▶ **Source passage**
Start

Prospects are the lifeblood of a team's success, good ones add depth and take over everyday jobs to keep the team young and successful. Despite all of the time and money teams spend choosing players, signing and nurturing a prospect to reach the majors is more like a lottery than a science.

All early-round selectees are highly ranked or considered good enough by the team that selects them to have a puncher’s chance at a Major League career.

Appearing in the majors isn't a long-term success because some of those players are on this list, but it does show how hard it is to get there.

The flip side of the Braves’ 23% success rate is a 77% failure rate. With a failure rate that high, you’ll find a lot of busts, some of them epic.

Braves’ 10  biggest draft and international signing flops

10. The Wren Drafts

Frank Wren believed he had an eye for undervalued prospects. However, only Mike Minor in 2009 - who wasn’t undervalued - lived up to his first-round selection. The rest were busts. 

  • 2008 first-round pick, unranked Brett Duvall, topped out in Low-A,
  • 76th-ranked Mat Lipka (2010) hung around in the minors for 12 years without a major league game.

End

Dataset records
Start

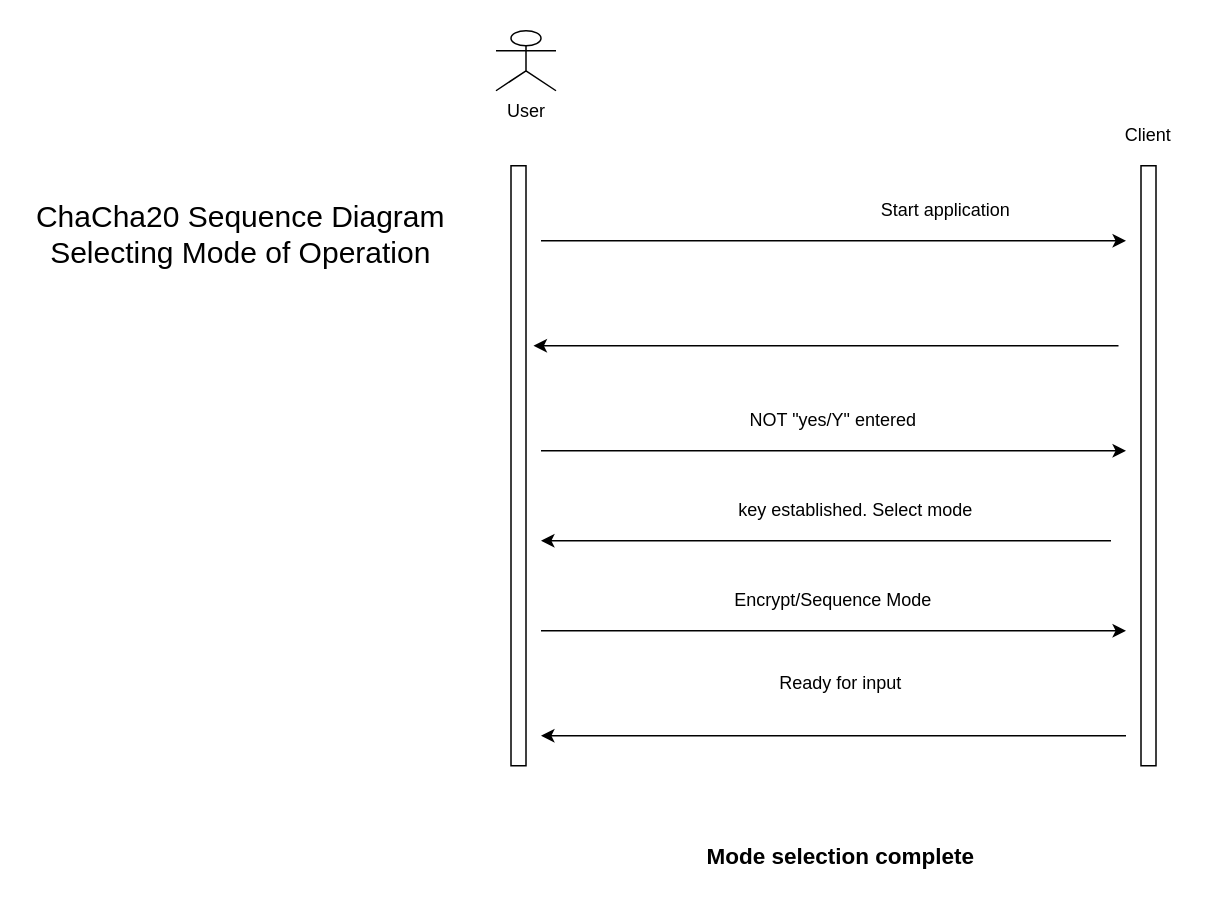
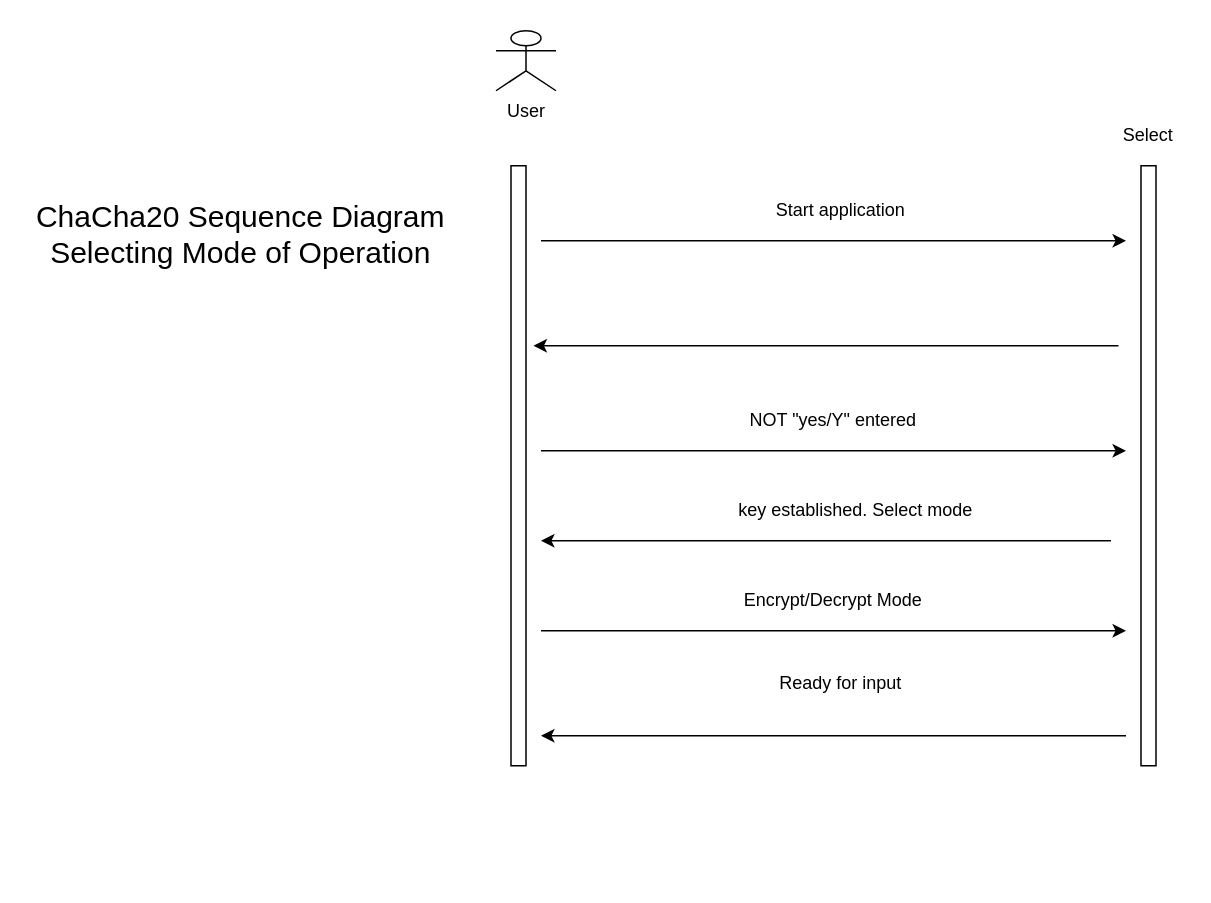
  <mxCell id="0" />
  <mxCell id="1" parent="0" />
  <mxCell id="2" value="" style="rounded=0;whiteSpace=wrap;html=1;" parent="1" vertex="1"><mxGeometry x="340" y="110" width="10" height="400" as="geometry" /></mxCell>
  <mxCell id="3" value="User" style="shape=umlActor;verticalLabelPosition=bottom;verticalAlign=top;html=1;outlineConnect=0;" parent="1" vertex="1"><mxGeometry x="330" y="20" width="40" height="40" as="geometry" /></mxCell>
  <mxCell id="4" value="" style="rounded=0;whiteSpace=wrap;html=1;" parent="1" vertex="1"><mxGeometry x="760" y="110" width="10" height="400" as="geometry" /></mxCell>
- <mxCell id="5" value="Client" style="text;html=1;strokeColor=none;fillColor=none;align=center;verticalAlign=middle;whiteSpace=wrap;rounded=0;" parent="1" vertex="1"><mxGeometry x="745" y="80" width="40" height="20" as="geometry" /></mxCell>
+ <mxCell id="5" value="Select" style="text;html=1;strokeColor=none;fillColor=none;align=center;verticalAlign=middle;whiteSpace=wrap;rounded=0;" parent="1" vertex="1"><mxGeometry x="745" y="80" width="40" height="20" as="geometry" /></mxCell>
  <mxCell id="6" value="" style="endArrow=classic;html=1;" parent="1" edge="1"><mxGeometry width="50" height="50" relative="1" as="geometry"><mxPoint x="360" y="160" as="sourcePoint" /><mxPoint x="750" y="160" as="targetPoint" /></mxGeometry></mxCell>
- <mxCell id="7" value="Start application" style="text;html=1;strokeColor=none;fillColor=none;align=center;verticalAlign=middle;whiteSpace=wrap;rounded=0;" parent="1" vertex="1"><mxGeometry x="570" y="130" width="120" height="20" as="geometry" /></mxCell>
+ <mxCell id="7" value="Start application" style="text;html=1;strokeColor=none;fillColor=none;align=center;verticalAlign=middle;whiteSpace=wrap;rounded=0;" parent="1" vertex="1"><mxGeometry x="500" y="130" width="120" height="20" as="geometry" /></mxCell>
  <mxCell id="8" value="" style="endArrow=classic;html=1;" parent="1" edge="1"><mxGeometry width="50" height="50" relative="1" as="geometry"><mxPoint x="745" y="230" as="sourcePoint" /><mxPoint x="355" y="230" as="targetPoint" /></mxGeometry></mxCell>
  <mxCell id="9" value="" style="endArrow=classic;html=1;" parent="1" edge="1"><mxGeometry width="50" height="50" relative="1" as="geometry"><mxPoint x="360" y="300" as="sourcePoint" /><mxPoint x="750" y="300" as="targetPoint" /></mxGeometry></mxCell>
  <mxCell id="10" value="NOT &quot;yes/Y&quot; entered" style="text;html=1;strokeColor=none;fillColor=none;align=center;verticalAlign=middle;whiteSpace=wrap;rounded=0;" parent="1" vertex="1"><mxGeometry x="480" y="270" width="150" height="20" as="geometry" /></mxCell>
  <mxCell id="11" value="" style="endArrow=classic;html=1;" parent="1" edge="1"><mxGeometry width="50" height="50" relative="1" as="geometry"><mxPoint x="740" y="360" as="sourcePoint" /><mxPoint x="360" y="360" as="targetPoint" /></mxGeometry></mxCell>
  <mxCell id="12" value="key established. Select mode" style="text;html=1;strokeColor=none;fillColor=none;align=center;verticalAlign=middle;whiteSpace=wrap;rounded=0;" parent="1" vertex="1"><mxGeometry x="470" y="330" width="200" height="20" as="geometry" /></mxCell>
  <mxCell id="13" value="" style="endArrow=classic;html=1;" parent="1" edge="1"><mxGeometry width="50" height="50" relative="1" as="geometry"><mxPoint x="360" y="420" as="sourcePoint" /><mxPoint x="750" y="420" as="targetPoint" /></mxGeometry></mxCell>
- <mxCell id="14" value="Encrypt/Sequence Mode" style="text;html=1;strokeColor=none;fillColor=none;align=center;verticalAlign=middle;whiteSpace=wrap;rounded=0;" parent="1" vertex="1"><mxGeometry x="455" y="390" width="200" height="20" as="geometry" /></mxCell>
+ <mxCell id="14" value="Encrypt/Decrypt Mode" style="text;html=1;strokeColor=none;fillColor=none;align=center;verticalAlign=middle;whiteSpace=wrap;rounded=0;" parent="1" vertex="1"><mxGeometry x="455" y="390" width="200" height="20" as="geometry" /></mxCell>
  <mxCell id="15" value="&lt;font style=&quot;font-size: 20px&quot;&gt;ChaCha20 Sequence Diagram Selecting Mode of Operation&lt;/font&gt;" style="text;html=1;strokeColor=none;fillColor=none;align=center;verticalAlign=middle;whiteSpace=wrap;rounded=0;" parent="1" vertex="1"><mxGeometry x="20" y="80" width="280" height="150" as="geometry" /></mxCell>
  <mxCell id="16" value="" style="endArrow=classic;html=1;" edge="1" parent="1"><mxGeometry width="50" height="50" relative="1" as="geometry"><mxPoint x="750" y="490" as="sourcePoint" /><mxPoint x="360" y="490" as="targetPoint" /></mxGeometry></mxCell>
  <mxCell id="17" value="Ready for input" style="text;html=1;strokeColor=none;fillColor=none;align=center;verticalAlign=middle;whiteSpace=wrap;rounded=0;" vertex="1" parent="1"><mxGeometry x="460" y="445" width="200" height="20" as="geometry" /></mxCell>
- <mxCell id="18" value="&lt;b&gt;&lt;font style=&quot;font-size: 15px&quot;&gt;Mode selection complete&lt;/font&gt;&lt;/b&gt;" style="text;html=1;strokeColor=none;fillColor=none;align=center;verticalAlign=middle;whiteSpace=wrap;rounded=0;" vertex="1" parent="1"><mxGeometry x="450" y="560" width="220" height="20" as="geometry" /></mxCell>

End

▶ **What is asked**
1) Can you sum up the Braves prospects passage in two sentences?
2) Will you rewrite the stretch of the Braves prospects passage from "All early-round selectees" through "of them epic.", replacing "failure rate" with "miss rate"?
3) Could you carry on the Braves prospects passage from the point where it stops?

▶ **Answers below**
1) Prospects are vital to a team's success, yet turning one into a major leaguer is more like a lottery than a science, and the Braves' 23% success rate means a 77% failure rate with a lot of busts. Among the Braves' biggest flops were Frank Wren's drafts, where only Mike Minor in 2009 lived up to his first-round selection, while picks such as Brett Duvall and Mat Lipka never reached the majors.

2)
All early-round selectees are highly ranked or considered good enough by the team that selects them to have a puncher’s chance at a Major League career.

Appearing in the majors isn't a long-term success because some of those players are on this list, but it does show how hard it is to get there.

The flip side of the Braves’ 23% success rate is a 77% miss rate. With a miss rate that high, you’ll find a lot of busts, some of them epic.

3)
  • 48th-ranked Sean Gilmartin pitched elsewhere for six years and totaled a 1.0  rWAR
  • 29th-ranked Lucas Sims is now a reliever with the Reds with a  –0.2 total rWAR
  • 46th-ranked Jason Hursh appeared in 11 games over two seasons (2016-17)
  • Wren tried to convert 35th-ranked high school first baseman Braxton Davidson into an outfielder. He topped out in High-A.

9. Macay McBride 132 games (-0.2 rWAR)

John Schuerholz had awful luck in the first round of the 2001 draft. He used the Braves' three first-round picks for 24th-ranked Macay McBride, 29th-ranked Josh Burrus, and 40th-ranked Richard Lewis. McBride played for parts of three seasons (2005-2007) and was out of the game after appearing in one minor league game in 2008.

8. Dan Meyer 103 games (-0.9 rWAR)

The 2002 two draft saw the Braves select Dany Meyer as a sandwich pick between Jeff Francoeur and Brian McCann. Meyer appeared in one game for Atlanta before being sent to Oakland as part of the Tim Hudson trade.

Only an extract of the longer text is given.